A good correlation between ISH and HC results was observed with the cervical smears. By using the HC test as the reference method, the sensitivity of our ISH protocol was 87.5% and the specificity 96%. For the discordant cases, it should be noted that the amount of cells used for HC was two- to eightfold higher than that used for ISH. The higher number of probes used in HC may also explain the discrepancy observed between the ISH and the HC results.

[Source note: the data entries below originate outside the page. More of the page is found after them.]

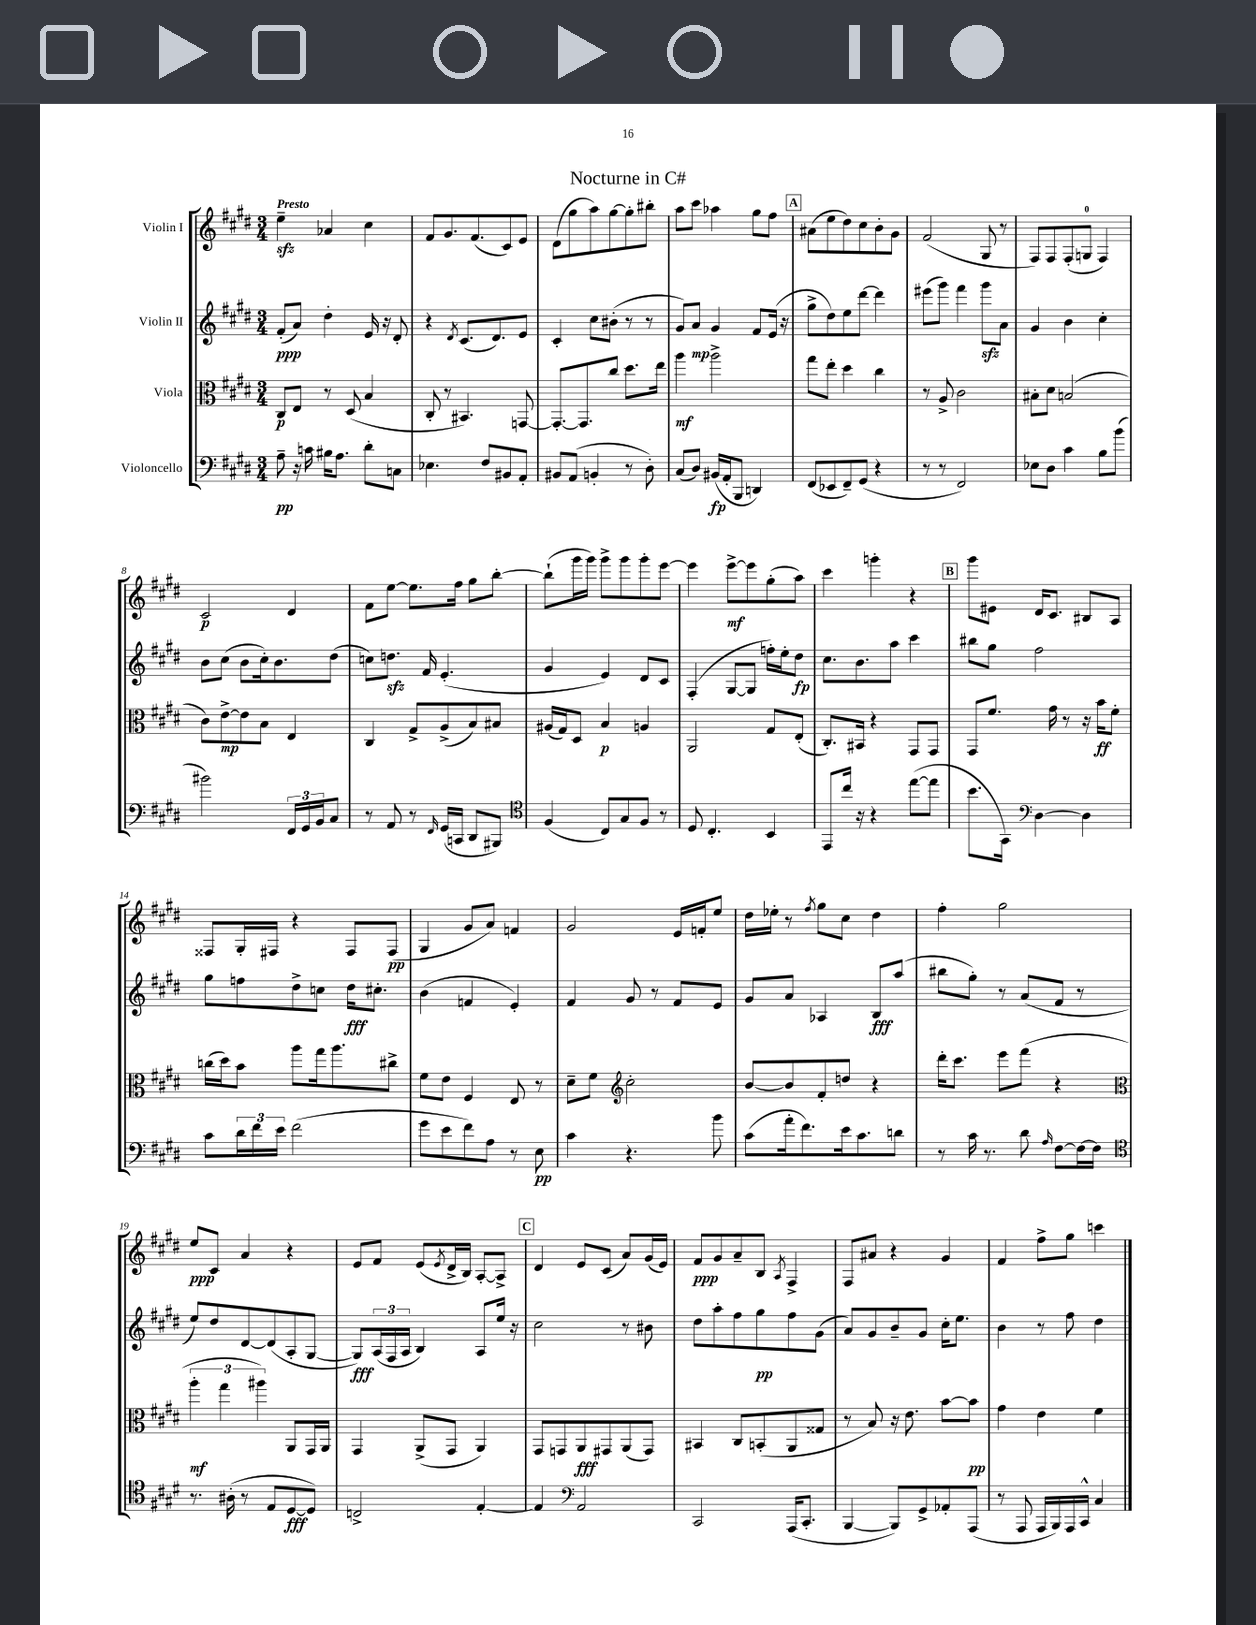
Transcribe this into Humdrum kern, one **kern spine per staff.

**kern	**kern	**kern	**kern
*staff4	*staff3	*staff2	*staff1
*clefF4	*clefC3	*clefG2	*clefG2
*k[f#c#g#d#]	*k[f#c#g#d#]	*k[f#c#g#d#]	*k[f#c#g#d#]
*M3/4	*M3/4	*M3/4	*M3/4
8A~	8C#	(8f#'	4ee~
16r	8E	8a)	.
16c	.	.	.
16B#	8r	4dd#'	4a-
8.A	.	.	.
.	(8D#	.	.
8d#'	4B	16e	4cc#
.	.	16r	.
8C	.	8d#'	.
=	=	=	=
4.E-	8C#'	4r	8f#
.	8r	.	8.g#
.	.	8qd#	.
.	4.BB#)	(8.c#	.
.	.	.	(8.f#
8F#	.	.	.
.	.	8.d#)	.
8BB#	.	.	8c#)
8AA'	[8GG	8e	8e
=	=	=	=
8BB#	8.GG'_	4c#'	(8d#
(8AA	.	.	8gg#
.	8.GG]	.	.
4BB'	.	8cc#	8aa)
.	8cc#	(8b#'	[8gg#
8r	8.dd#	8r	8gg#']
8D#')	.	8r	8bb#'
.	16ee	.	.
=	=	=	=
(8C#	4aa	8g#)	8aa
8D#)	.	8a	8ccc#
(16BB#	2aa^	4g#	4aa-
16AA'	.	.	.
8BBB	.	.	.
4DD)	.	8f#	8gg#
.	.	(16e	8ff#
.	.	16r	.
=	=	=	=
(8FF#	8gg#	8gg#^	(8a#
8EE-	8ee'	8dd#)	8ee
8FF#~)	4dd#	8ee	8dd#)
(8GG#	.	[8ddd#	8cc#
4r	4cc#	4ddd#]	8b'
.	.	.	8g#
=	=	=	=
8r	8r	(8eee#	(2f#
8r	8A^	8ggg#)	.
2FF#)	2c#	4fff#	.
.	.	8ggg#	8G#
.	.	8a	8r
=	=	=	=
8E-	8B#'	4g#	8F#)
8D#	8d#	.	8F#
4c#	(2B	4b	(8F#'
.	.	.	8G
8B	.	4cc#'	4F#)
(8b	.	.	.
=	=	=	=
2b#)	8c#)	8b	2c#
.	[8e^	(8cc#	.
.	8e]	8b	.
.	8B	16cc#')	.
.	.	8.b	.
24FF#	4E	.	4d#
24GG#	.	.	.
24BB	.	.	.
8C#	.	(8dd#	.
=	=	=	=
8r	4C#	8cc)	8f#
8AA	.	8.dd	[8ee
8r	8G#^	.	8.ee]
.	.	16f#	.
16qqFF#	.	.	.
(16GG#	(8A^	(4.e'	.
16CC	.	.	16ff#
8DD#	8B)	.	8gg#
8BBB#)	8B#	.	[8bb'
=	=	=	=
*clefC4	*	*	*
(4F#	(16A#	4g#	(8bb`]
.	16G#)	.	.
.	8D#	.	16ggg#
.	.	.	16ggg#)
8C#)	4B	4e)	8ggg#^
8G#	.	.	8ggg#
8F#	4A	8d#	8ggg#'
8r	.	8c#	[8eee
=	=	=	=
8D#	2AA	(4F#'	4eee]
4.C#'	.	.	.
.	.	[8G#	[8eee^
.	.	8G#]	8eee]
4BB	8G#	16ff')	(8gg#'
.	.	16ee'	.
.	(8E'	8dd#	8aa)
=	=	=	=
8EE	8.C#')	8.cc#	4ccc#
16cc#	.	.	.
16r	16BB#	8.b	.
4r	4r	.	4ggg'
.	.	8aa	.
([8ee	8GG#	4ccc#	4r
8ee]	8GG#	.	.
=	=	=	=
8.b	8GG#	8bb#	8ggg#
.	8.f#	8gg#	8e#
16GG#)	.	.	.
*clefF4	*	*	*
[4D#	.	2ff#	16d#
.	16g#	.	8.c#
.	8r	.	.
4D#]	16r	.	8B#
.	16b	.	.
.	8f#'	.	8A
=	=	=	=
8c#	(16cc	8gg#	8F##
.	16dd#)	.	.
24d#	8b	8ff	16G#'
24f#	.	.	.
.	.	.	16F#
24e	.	.	.
(2f#	8aa	8dd#^	4r
.	16gg#	8cc	.
.	8.aa	.	.
.	.	16dd#	8F#
.	.	8.cc#'	.
.	8cc#^	.	(8F#
=	=	=	=
8g#	8f#	(4b	4G#
8e	8e	.	.
8f#)	4F#	4f	8g#
8A	.	.	8a)
8r	8E	4e')	4f
8E	8r	.	.
=	=	=	=
4c#	8d#~	4f#	2g#
.	8f#	.	.
*	*clefG2	*	*
4.r	2cc#'	8g#	.
.	.	8r	.
.	.	8f#	16e
.	.	.	16f'
8b	.	8e	8ee
=	=	=	=
(8c#	[8b	8g#	16dd#
.	.	.	16ee-'
16a'	8b]	8a	8r
8.f#)	.	.	.
.	.	.	8qff#
.	8f#'	4A-	8gg#
16e	8dd	.	8cc#
8.c#	.	.	.
.	4r	8B	4dd#
8d	.	(8aa	.
=	=	=	=
8r	16ddd#'	8bb#	4ff#'
.	8.ccc#	.	.
16c#	.	8gg#')	.
8.r	.	.	.
.	8eee	8r	2gg#
8d#	(8fff#	(8a	.
16qqA	.	.	.
[8F#	4r	8f#	.
16F#_	.	8r	.
16F#]	.	.	.
=	=	=	=
*clefC4	*clefC3	*	*
8.r	6aa'	8ee)	8ee
.	.	8dd#	8c#
.	6gg#	.	.
(16A#'	.	.	.
8r	.	[8d#	4a
.	6aa#)	.	.
8E	.	(8d#]	.
[8D#	8AA	8A'	4r
8D#])	16GG#	[8G#	.
.	16AA	.	.
=	=	=	=
2C^	4GG#	8G#])	8e
.	.	(24A	8f#
.	.	24F#	.
.	.	24A	.
.	(8AA^	4B)	(8e
.	.	.	8qe
.	8GG#	.	16d#^
.	.	.	16B)
[4E'	4AA)	8A	[8A'
.	.	16ee	8A^]
.	.	16r	.
=	=	=	=
4E]	8GG#	2cc#	4d#
.	8GG	.	.
*clefF4	*	*	*
2AA	8AA	.	8e
.	8GG#	.	(8c#
.	(8AA	8r	8a)
.	8GG#)	8b#	(16g#
.	.	.	16e)
=	=	=	=
2CC#	4BB#	8dd#	8f#
.	.	8aa'	8g#
.	8C#	8ff#	8a~
.	(8BB'	8gg#	8B
.	.	.	8qA
(16AAA	8AA	8ff#	4F#^
8.CC#'	.	.	.
.	8G##	(8g#	.
=	=	=	=
[4BBB	8r	8a)	8F#
.	8B)	8g#	8a#
8BBB])	16r	8b~	4r
.	8.e	.	.
8GG#^	.	8g#	.
8AA-'	[8b	16cc#'	4g#
.	.	8.ee	.
(8AAA	8b]	.	.
=	=	=	=
8r	4g#	4b	4f#
8AAA	.	.	.
16AAA	4e	8r	8ff#^
16BBB)	.	.	.
16AAA	.	8ff#	8gg#
16CC#^^	.	.	.
4C#	4f#	4dd#	4ccc
==	==	==	==
*-	*-	*-	*-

One advantage of in situ detection of HPV compared to liquid-based methods is to allow a count of positive nuclei to correlate with cytological data. Here we show that thin-layer smears are suitable for ISH, with no need for destaining before ISH as was necessary for classical Pap smears as previously reported (Autillo-Touati et al. 1998). The other advantage is to distinguish between diffuse and punctate signals. It has been shown, by comparing in situ techniques with PCR, that there is a correlation between the ISH staining pattern and the physical state of HPV (Vernon et al. 1997). HPV present as episomes leads to diffuse staining, while integration of viral DNA into host cell DNA gives punctate signals. In our study, both diffuse and punctate signals, suggestive of the episomal and integrated form of the virus, respectively, were observed (Figures 1G–1I). In LSIL we had mostly diffuse signals. In invasive carcinoma, only punctate signals (two or three dots per nucleus) were observed, in a pattern very similar to that of cervical cancer cell lines. Half of the HSIL and two cases of ASCUS also showed the same integrated pattern, in association with an episomal pattern in other nuclei. Integration of HPV DNA into the host cell genome is considered an important genetic change in cervical lesion progression towards cancer (Zur Hausen 1999). Simultaneous detection of the virus and its physical state may provide helpful information for the follow-up of the patients, particularly in ASCUS patients because 10% of them may underlie a high-grade lesion (Shlay et al. 2000). Our findings must now be compared with results of both histological diagnosis and ISH of the corresponding biopsy. In conclusion, ISH with catalyzed signal amplification is a simple and reliable technique for detecting HPV on the same sample as Pap stained cervical smear.